The numbers may be a bit extreme here, but unquestionably use-cases have to stratify in the next year or two between model families.
We’ll see a split between frontier intelligence for high end tasks and work, and much cheaper models for high volume workloads that can sufficiently be peeled off to cheaper models. Frontier will still be far bigger than today because the use-cases will demand it, but the low-end will get quite a bit larger as well.
The big update here is that the layer that can efficiently route the workload to the right model will then become increasingly valuable since that becomes one of the new hard problems in AI agents. Agent orchestration that can cost optimize while still performing the task successfully will be in a strong position.
Good take
My guess is
- demand for intelligence is near infinite
- but 80% of workloads will be running on 99% cheaper models within 12-18 months
- 20% of workloads will still run on latest gen models where IQ maxing is important (scientific breakthroughs, higher level ochestrator agents?)

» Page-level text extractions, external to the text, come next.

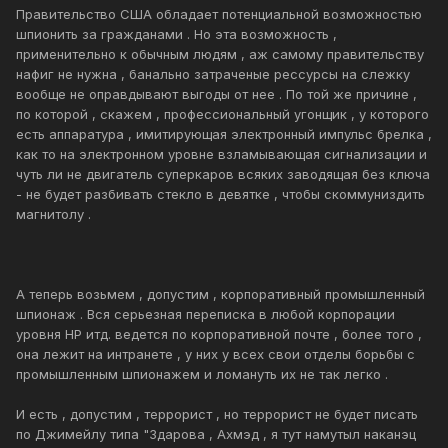
Правительство США обладает потенциальной возможностью
шпионить за гражданами . Но эта возможность ,
применительно к обычным людям , аж самому правительству
нафиг не нужна , банально затраченые рессурсы на слежку
вообще не оправдывают выгоды от нее . По той же причине ,
по которой , скажем , профессиональный угонщик , у которого
есть аппаратура , имитирующая электронный импульс брелка ,
как то на электронном уровне взламывающая сигнализации и
чуть ли не двигатель суперкаров всяких заводящая без ключа
- не будет разбивать стекло в девятке , чтобы скоммуниздить
магнитолу .
А теперь возьмем , допустим , корпоративный промышленный
шпионаж . Вся серьезная переписка в любой корпорации
уровня HP итд. ведется по корпоративной почте , более того ,
она лежит на интранете , у них у всех свои отделы борьбы с
промышленным шпионажем и ломануть их не так легко .
И есть , допустим , террорист , но террорист не будет писать
по Джимейлу типа "Здарова , Ахмэд , я тут намутыл наканэц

- rough analogy might be what % of macbooks or gaming PCs sold have the maxed out specs for CPU/GPU, prices are falling much faster than Moore's law here though
- this leads me to think the limiting factor will be energy and compute, not better models
At Coinbase we're working hard on routing prompts to cheaper models where appropriate, and in some cases have been able to keep costs roughly flat, while token usage continues to grow exponentially.